=================
The 'ld_crawler' tool (Linked Dataset Crawler) performs linked dataset crawling in an iterative manner. It stores the crawled datasets into a relational database, capturing all the changes in linked datasets. Furthermore, whenever there are significant changes between two crawls of the same dataset, the corresponding changes and the most up-to-date state of the linked dataset is published using the Linked Dataset principles.
The tool itself captures changes in linked datasets at different levels. The first level is at the metadata level from datasets crawled from registries like the DataHub, such as the description of the dataset, endpoint url etc.
Another level is the association of a dataset with different namespaces, i.e. when in a specific dataset a namespace is introduced, that is, the namespace is extracted from the different datatype properties used to describe resource instances in a dataset, where we simply take the base URI of the datatype property.
Another linked dataset evolution capture is at the resource level. Resource instances in datasets get inserted, updated and deleted. An insert is captured easiest, by simply comparing two (or more) dataset crawls and whenever a new resource URI is detected it is considered as an insert. Similar is the case of deletions, in which case between two (or more) dataset crawls, whenever a resource URI is not present in the last crawl of the dataset then it is considered to be deleted. In the case of updates, we check whether a resource instance has a different number of triples (e.g. added types, deleted triples etc).
=================
In order to perform the Linked Dataset crawls, there is a need to configure few parameters for the 'ld_crawler' tool. The configuration can be divided into two main steps: (1) database configuration and (2) tool parameter setup.
The database configuration is a simple step, where one needs to create a schema in a MySQL database by simply importing the schema dump ('dataset_crawler.sql'), and configuring the corresponding DB users for the schema.

※

→ TASKS TO PERFORM:
[1] Decide whether each statement below agrees with the ld_crawler description. Answer yes or no for each and quote the deciding words of the description.
(a) The tool keeps the crawled datasets in a relational database.
(b) An update to a resource instance is detected by finding a new resource URI between crawls.
(c) The schema for the tool is created in a PostgreSQL database.
[2] Please reproduce the ld_crawler description verbatim from "Another linked dataset" to "tool parameter setup.".

→ GIVEN INFORMATION:
※

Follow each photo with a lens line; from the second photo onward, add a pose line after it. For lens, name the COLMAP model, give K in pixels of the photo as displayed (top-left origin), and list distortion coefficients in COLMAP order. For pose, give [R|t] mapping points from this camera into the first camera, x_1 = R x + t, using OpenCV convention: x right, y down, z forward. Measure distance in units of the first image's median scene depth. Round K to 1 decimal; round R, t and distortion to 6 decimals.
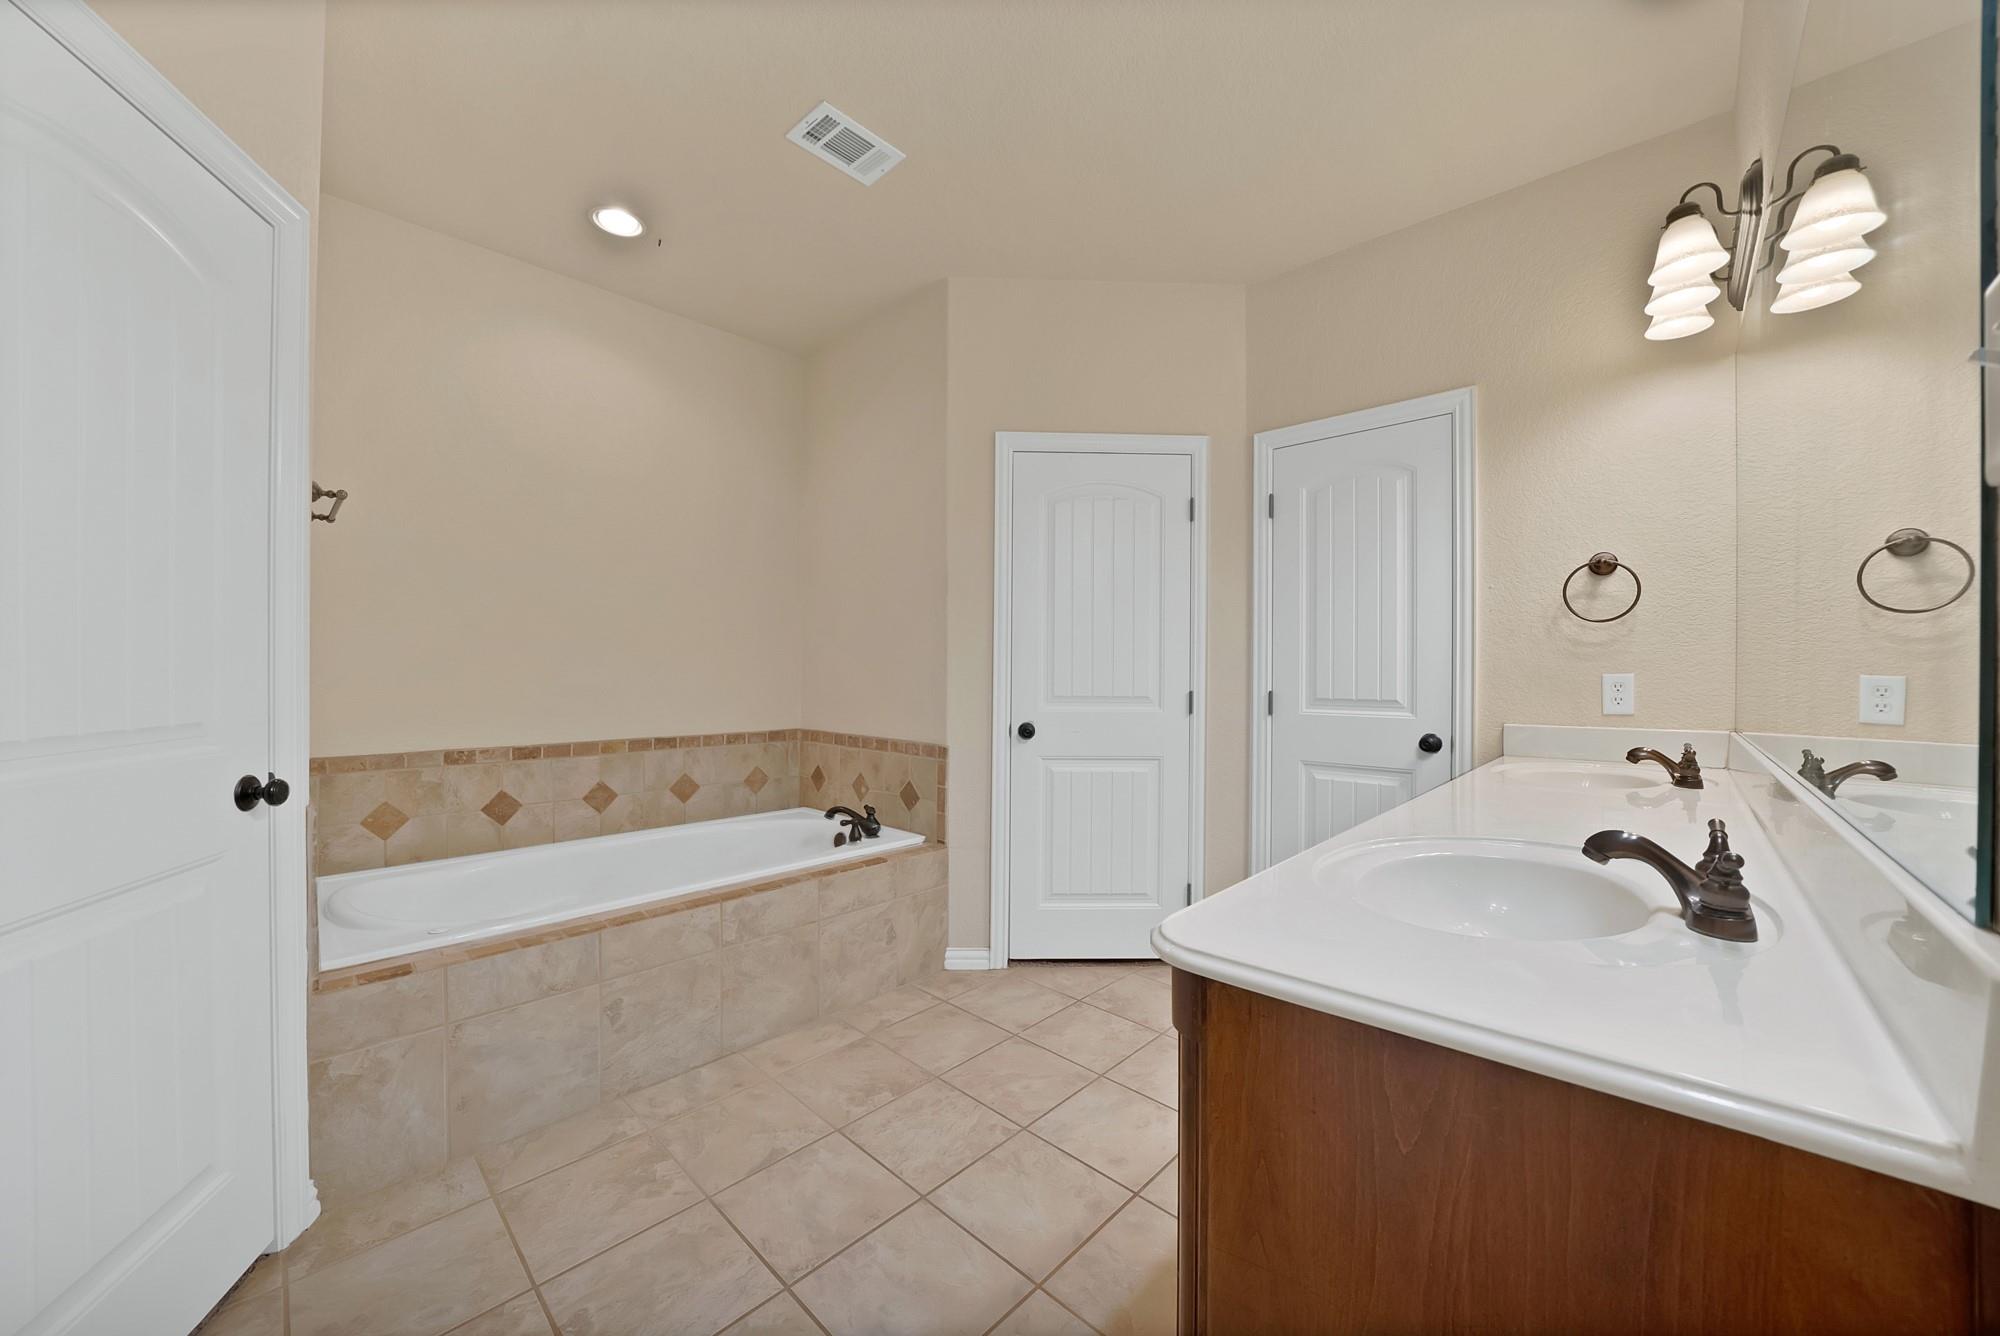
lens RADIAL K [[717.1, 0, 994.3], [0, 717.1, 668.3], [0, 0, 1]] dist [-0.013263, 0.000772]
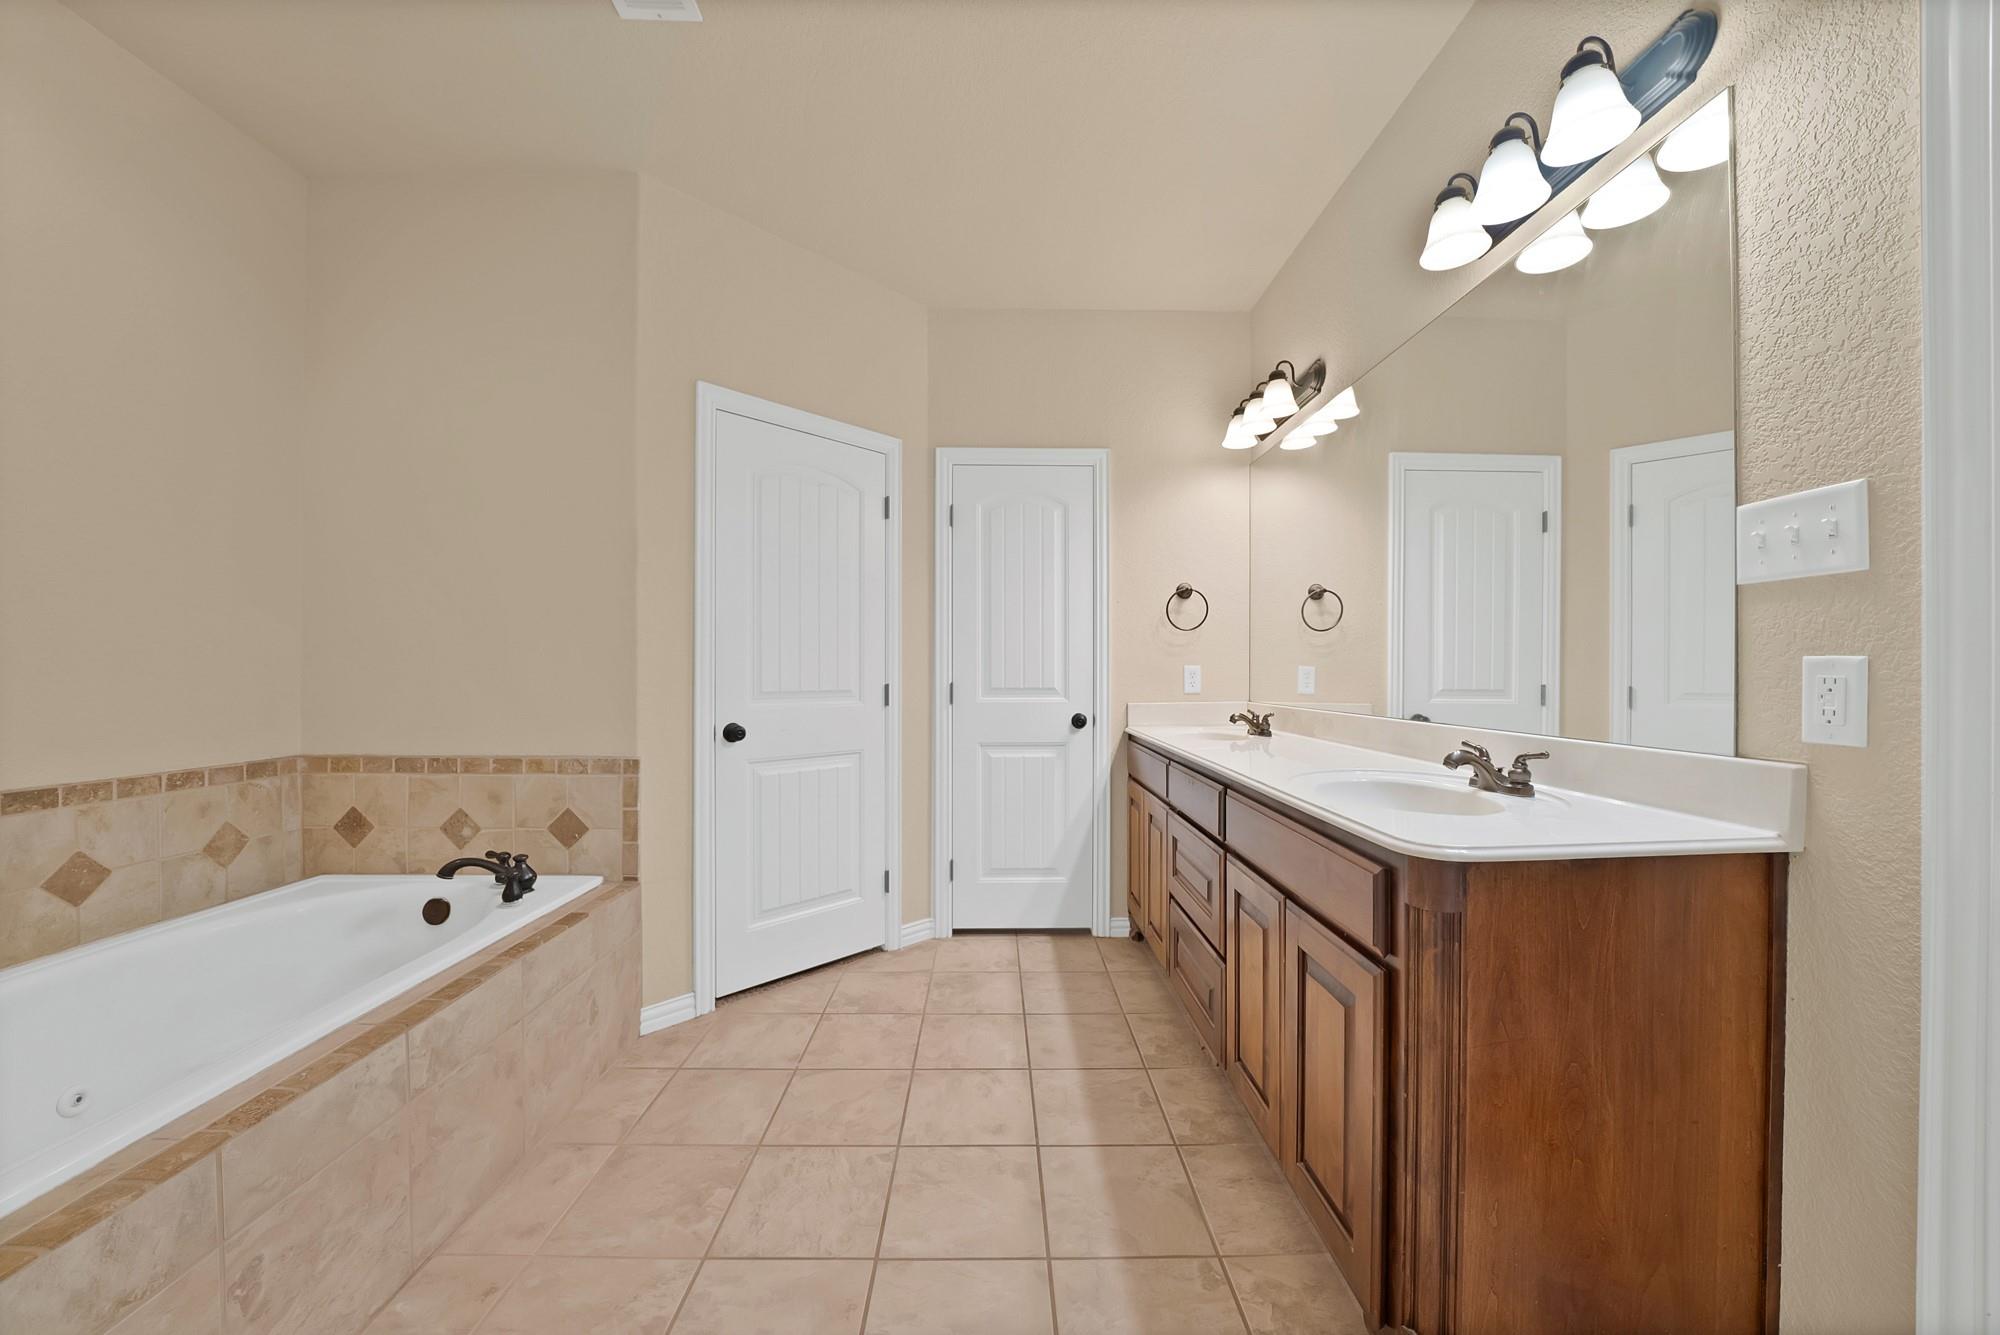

※

→ EXERCISE ANSWERS:
[1]
(a) Yes: "It stores the crawled datasets into a relational database"
(b) No: "In the case of updates, we check whether a resource instance has a different number of triples"
(c) No: "one needs to create a schema in a MySQL database"

[2]
Another linked dataset evolution capture is at the resource level. Resource instances in datasets get inserted, updated and deleted. An insert is captured easiest, by simply comparing two (or more) dataset crawls and whenever a new resource URI is detected it is considered as an insert. Similar is the case of deletions, in which case between two (or more) dataset crawls, whenever a resource URI is not present in the last crawl of the dataset then it is considered to be deleted. In the case of updates, we check whether a resource instance has a different number of triples (e.g. added types, deleted triples etc).
=================
In order to perform the Linked Dataset crawls, there is a need to configure few parameters for the 'ld_crawler' tool. The configuration can be divided into two main steps: (1) database configuration and (2) tool parameter setup.